When urban expansion has forced farmers to bump shoulders from the lack of space, many nature-conscious architects conceptualized on a new way to create farms – pointing up to the sky. While the only “vertical farms” that are built today are known to be only a couple of floors high, making a skyscraper is difficult but not impossible. In addition to saving space, farm-buildings are known to be resource efficient.
In addition to being solar-powered, their enclosed environment allows crops to be protected from harsh natural environments such as hail, heavy rain, or scorching temperatures. The fact that one such farm is mostly a closed system, means that most of the water can be produced by the process of condensation. Vertical farming is the method that will feed the future, and it is already implemented in real use – the Pasona office in Tokyo, Japan is one such building dedicated to the idea.
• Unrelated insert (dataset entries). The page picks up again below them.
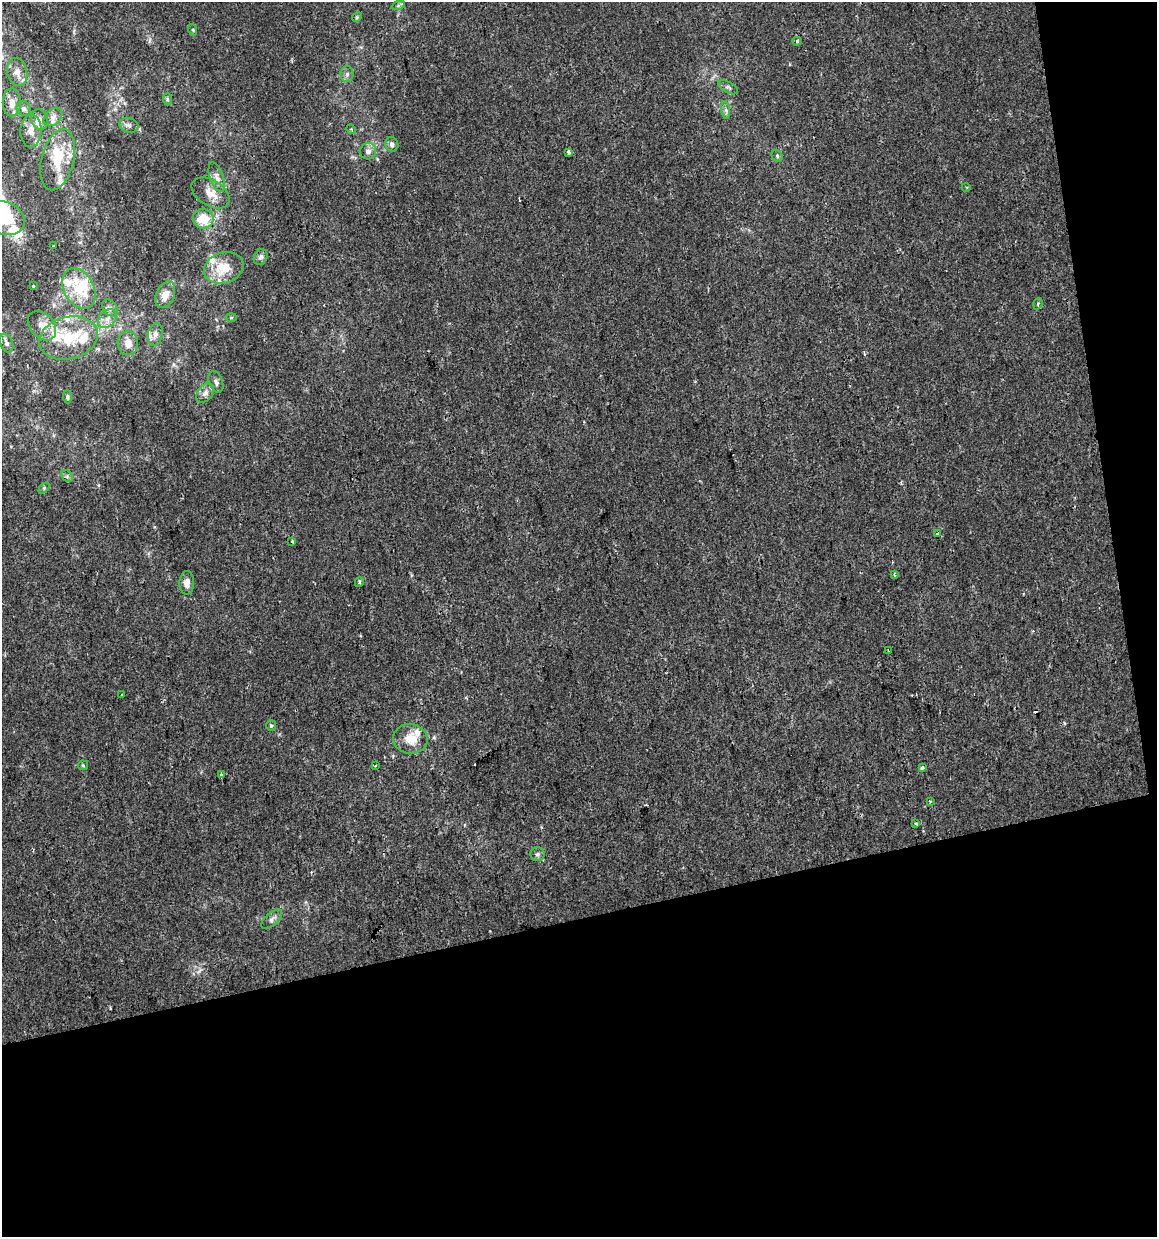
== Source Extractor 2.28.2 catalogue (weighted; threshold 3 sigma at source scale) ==
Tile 4 of 2 x 2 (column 2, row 2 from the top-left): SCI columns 1180-2334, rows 2-1236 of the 2373 x 2471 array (HDU 1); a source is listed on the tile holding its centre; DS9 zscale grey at full resolution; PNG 1159 x 1239 px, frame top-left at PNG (2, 2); each listed source drawn as its Kron ellipse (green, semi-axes under 4 px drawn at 4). Shown black and unused: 29% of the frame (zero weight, under 2 of 3 exposures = <1% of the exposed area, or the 3 px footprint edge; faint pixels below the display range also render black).
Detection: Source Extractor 2.28.2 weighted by HDU 2 'WHT'; one run over the whole footprint, this tile lists its part. Background 8.56e-05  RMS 0.0042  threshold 0.0189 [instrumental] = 3 sigma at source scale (4.5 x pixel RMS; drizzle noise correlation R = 1.50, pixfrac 1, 0.0396/0.0396 arcsec/px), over >= 5 px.
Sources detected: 84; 2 inside a brighter object's white glare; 3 cosmic-ray / hot-pixel residue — neither listed nor drawn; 16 inside a brighter listed object's ellipse — not listed separately; the other 63 listed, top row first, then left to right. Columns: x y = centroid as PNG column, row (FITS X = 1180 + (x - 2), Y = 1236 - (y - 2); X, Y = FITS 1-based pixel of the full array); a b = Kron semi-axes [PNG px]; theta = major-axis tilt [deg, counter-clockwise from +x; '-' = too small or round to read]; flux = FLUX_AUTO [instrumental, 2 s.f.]
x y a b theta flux
398 6 7 4 19 0.71
357 17 5 4 - 0.47
193 30 6 4 -72 0.49
797 41 4 4 - 1.1
17 72 14 9 -77 3.7
347 74 8 6 88 1.3
728 87 11 5 -28 1.1
167 99 6 4 -88 0.59
12 102 14 9 -90 3.8
24 109 7 7 - 1.4
726 110 9 4 -82 1.1
53 117 11 7 44 2.2
40 119 10 8 -73 2.1
129 125 9 7 -15 1.4
351 129 5 4 - 0.56
31 131 16 10 87 4.3
392 144 7 6 - 1.5
368 151 8 8 - 2.1
568 152 3 3 - 3.9
777 156 6 5 - 0.8
58 160 31 16 76 14
217 177 15 6 -72 2.5
966 187 4 3 - 0.33
211 193 21 13 -31 5.6
4 218 21 16 -24 19
203 219 10 9 - 9.4
53 246 3 2 - 0.43
261 257 8 6 65 1.4
224 268 20 15 18 12
33 286 3 3 - 1.3
79 288 21 15 -62 11
165 295 14 9 66 4.7
1038 304 6 4 71 0.63
110 308 9 7 -49 1.5
231 318 6 4 1 0.49
107 319 11 8 45 2.7
42 326 16 12 -48 4.7
155 334 12 7 77 2.3
69 338 30 21 14 17
6 343 10 6 -66 1.5
128 343 12 10 -88 4
216 382 11 7 -70 1.6
205 393 11 7 52 2.2
67 397 6 3 -86 0.67
67 476 6 5 - 0.77
44 488 6 4 46 0.62
938 533 3 3 - 1.6
292 541 3 3 - 0.54
895 575 3 2 - 0.56
359 582 5 4 - 0.73
187 583 12 7 88 3.1
888 650 3 2 - 0.75
122 695 3 3 - 1.9
271 726 5 5 - 0.64
410 739 17 14 -8 7.5
83 765 5 4 - 0.46
375 766 3 2 - 0.81
923 768 3 3 - 1.9
221 774 3 3 - 0.43
930 801 3 3 - 0.51
916 823 4 3 - 0.63
537 854 7 7 - 1.1
272 919 13 6 42 1.6
Isophote crosses this tile's border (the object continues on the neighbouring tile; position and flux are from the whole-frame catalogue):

This example is straight out of the science fiction books! By now, almost every Internet user (and not only) has heard about the car brand Tesla, but what about the production facility that creates the batteries for its electric cars? Also hailed as the largest battery factory in the world, “Gigafactory 1” as it is also called, is going to be the largest square-footage building in the world. What is more interesting about it, that it will run on 100% renewable energy, as its roof will be made up of solar panels.
The need for the better processing of our waste has given humanity ideas on how to combat a couple of very important environmental issues – housing and pollution. In some rural areas in South America, Africa, and Asia, people are utilizing waste plastic, glass, and rubber as rudimentary construction materials. Combined with a few solar panels and a wind turbine, houses made from waste materials provide superb living conditions.